As a massive Grant County fan I was delighted to discover that TGD had such similar structure to Grant County and it’s characters while simultaneously establishing it’s own groove. We are presented with an estranged couple we desire to reconcile set in a small town off of Atlanta with major drama that is kept within that close circle. I did really enjoy that we were able to follow a family of lawyers this time; it gave a fresh spin on the procedural formula that seems to work so well for the author. This story did have a little more action than some in the past, but as we all know the reason to read any book by KS is due to her master characterization skills. The lady can write some relatable, intriguing, and empathetic characters! Once again, this aspect was portrayed at it’s best and I can’t applaud how well the different personalities shined through in the writing.
Speaking of, THIS is how you develop the people telling your story. THIS is how you write inclusive, diverse crime fiction. THIS is how you incorporate graphic content in a respectful manner that furthers the story and emotionally ties the reader to the characters. There was no awkward writing in of a few diverse characters to cover the writer’s backside. Characters covering various forms of minorities are present here, but it’s done so in a way that feels right. It feels like real life and what we all desire from mainstream fiction.

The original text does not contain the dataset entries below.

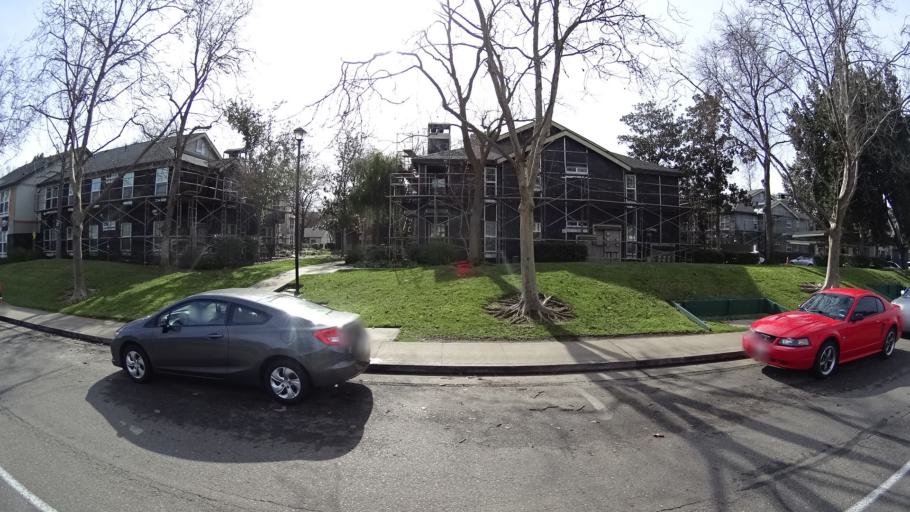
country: US
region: California
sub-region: Yolo County
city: Davis
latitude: 38.5399
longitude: -121.7283
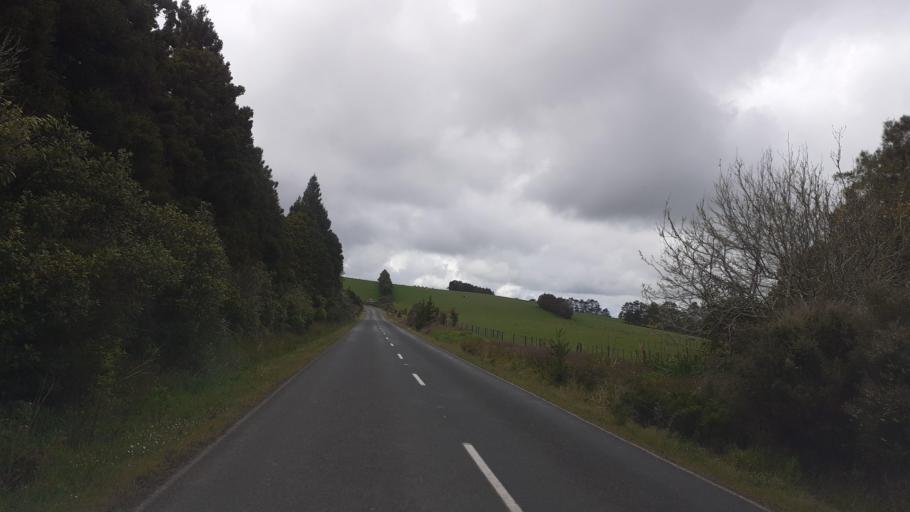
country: NZ
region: Northland
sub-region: Far North District
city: Waimate North
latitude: -35.2619
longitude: 173.8092
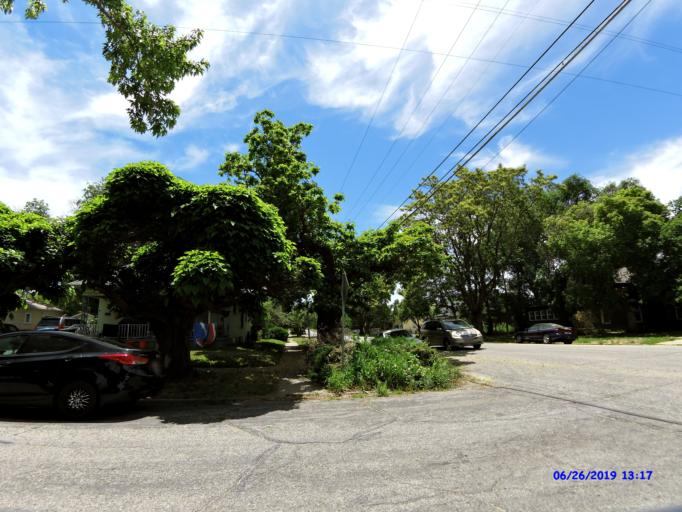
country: US
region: Utah
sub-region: Weber County
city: South Ogden
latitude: 41.2080
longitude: -111.9651
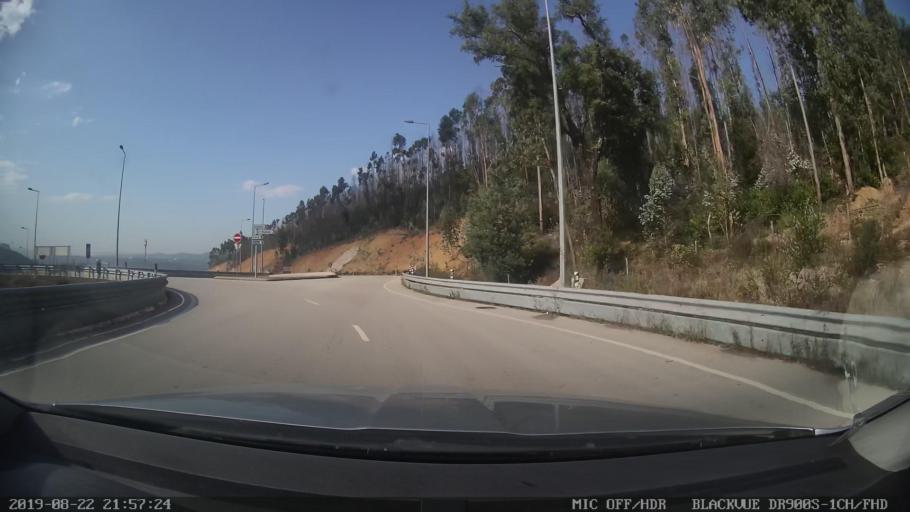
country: PT
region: Coimbra
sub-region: Coimbra
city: Coimbra
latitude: 40.1834
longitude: -8.3796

Tough, timely issues are covered here, such as the life of a transgender woman in the deep south, the using and abuse of a child with diminished mental capacities, and the long, seemingly impossible journey to healing and restoration after such a brutal incident as described in the prologue were all just pieces of what made this book such a strong contender for my Top 10 reads of 2017.

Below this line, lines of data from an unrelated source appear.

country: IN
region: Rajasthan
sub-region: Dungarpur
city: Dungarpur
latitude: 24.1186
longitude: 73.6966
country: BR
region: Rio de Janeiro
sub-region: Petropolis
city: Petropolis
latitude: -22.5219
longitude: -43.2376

I’ll shut up now, as I’ve done enough damage, but my hope is that you’ll give this book a chance, even if it doesn’t sound like your typical read. To answer many folks question, I felt this one wasn’t quite as gratuitously graphic and violent as Pretty Girls, but it definitely is founded on a highly disturbing, brutal attack. Highly recommended to anyone who enjoys a procedural that makes you feel things that we, as humans, should never grow numb to. I apologize for the lengthy review and hope you enjoy this read as much as I did. You won’t find characters written quite like this anywhere else.
*Many thanks to the publisher for providing my copy; it was a pleasure to provide my honest thoughts here.